Desde entonces, Mariana siente una gran culpa e impotencia, con pensamientos
rumiativos, imágenes negativas recurrentes, falta de concentración, rabia y rechazo.
Procura estar entretenida realizando tareas en casa, evita hablar de su padre con
conocidos o ver objetos que le recuerdan a él, echa de menos a su novio que tampoco ha
podido acompañarla, no quiere dejar sola a su madre, le da miedo darse cuenta de la
realidad al salir de casa y finge ante los demás que se encuentra bien.

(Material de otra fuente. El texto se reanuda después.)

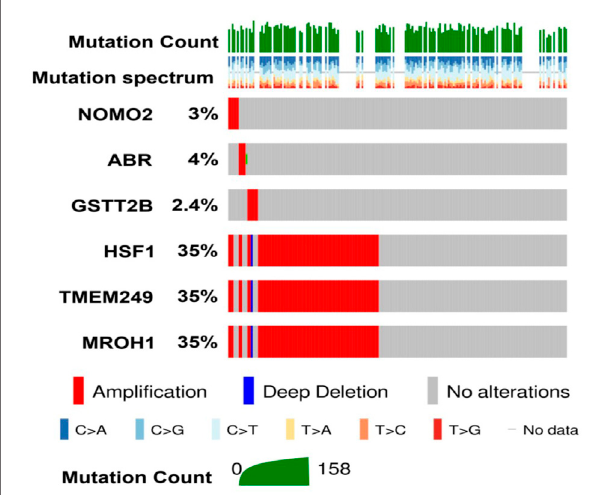
FIGURE 4 | Investigation of DNA alterations for six genes detected in NAC resistance in TCGA-ovarian cancer patients on cBioPortal. Oncoplot illustrates the ampli fi cation status of six different genes identi fi ed in resistant patients across 585 ovarian carcinoma patients from TCGA. Among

Tiene desde hace semanas ataques de ansiedad y escalofríos, con sensación elevada de
agobio constante y miedo a salir a la calle. Su demanda es trabajar estos aspectos para
sentirse mejor.

Al llegar a consulta, recibí a Mariana con una cálida bienvenida que facilitara el vínculo
emocional. Nada más preguntarle de qué quería hablar, Mariana comenzó a explicar
entre lágrimas las circunstancias del fallecimiento de su padre, los ataques de ansiedad y
el miedo a salir que padece desde entonces, así como la culpa que le atormenta. En ese
momento me limité a acompañar y validar sus emociones, aclarando con voz cálida que
estaba en un lugar seguro y podía tomarse todo el tiempo que considerara necesario. La
mayor parte de la sesión estuvo llorando, mientras intentaba explicar el tipo de relación
que mantenía con su padre y las circunstancias de su fallecimiento. Al tratarse de una
muerte traumática, a la elaboración de la pérdida habría que sumarle la elaboración del
trauma con la “culpa del superviviente”, por lo que consideré beneficioso facilitar la
ventilación emocional ante el riesgo de desarrollar un duelo complicado. En todo
momento procuré mostrar empatía y aceptación, ayudándome del lenguaje no verbal.
Permitir que se desahogase sin intentar consolar con palabras de ánimo en ese momento
difícil fue lo que me resultó más complicado, pero me di cuenta de que mi rol no era ese
ni palabras vacías lo que Mariana esperaba de mí.
Pese a que estuvo llorando casi hasta el final de la sesión, sí fue capaz de contestar a las
preguntas que le fui formulando. A medida que fue discurriendo la sesión, Mariana
pudo explicar que, además del gran sentimiento de culpa que la invadía, no se veía
capaz de afrontar la realidad de la pérdida y también sentía rabia cuando la gente le
hablaba de la muerte de su padre. La situación de confinamiento estaba complicando la
posibilidad de sentirse acompañada en su duelo y echaba mucho de menos la presencia
de su novio en estos momentos. Exploramos entonces su red de apoyo y hablamos de la
necesidad de reservar tiempo para el descanso, ya que explicó que estaba todo el tiempo
activa para tratar de distraerse.

Para el cierre de la sesión, hice una recapitulación de lo tratado durante la sesión y


juntas acordamos que para la siguiente visita realizaría un pequeño autorregistro, con el
fin de lograr identificar adecuadamente en qué consisten los ataques de ansiedad que
refiere, ya que su objetivo es trabajar esta parte para sentirse mejor. Creo que este
aspecto puede enfocarse adecuadamente desde un enfoque cognitivo conductual, si bien
el asunto de la culpa y la elaboración del duelo podrían beneficiarse de un enfoque
centrado en terapias de 3ª generación como ACT, por lo que el eclecticismo a la hora de
abordar este caso podría resultar adecuado.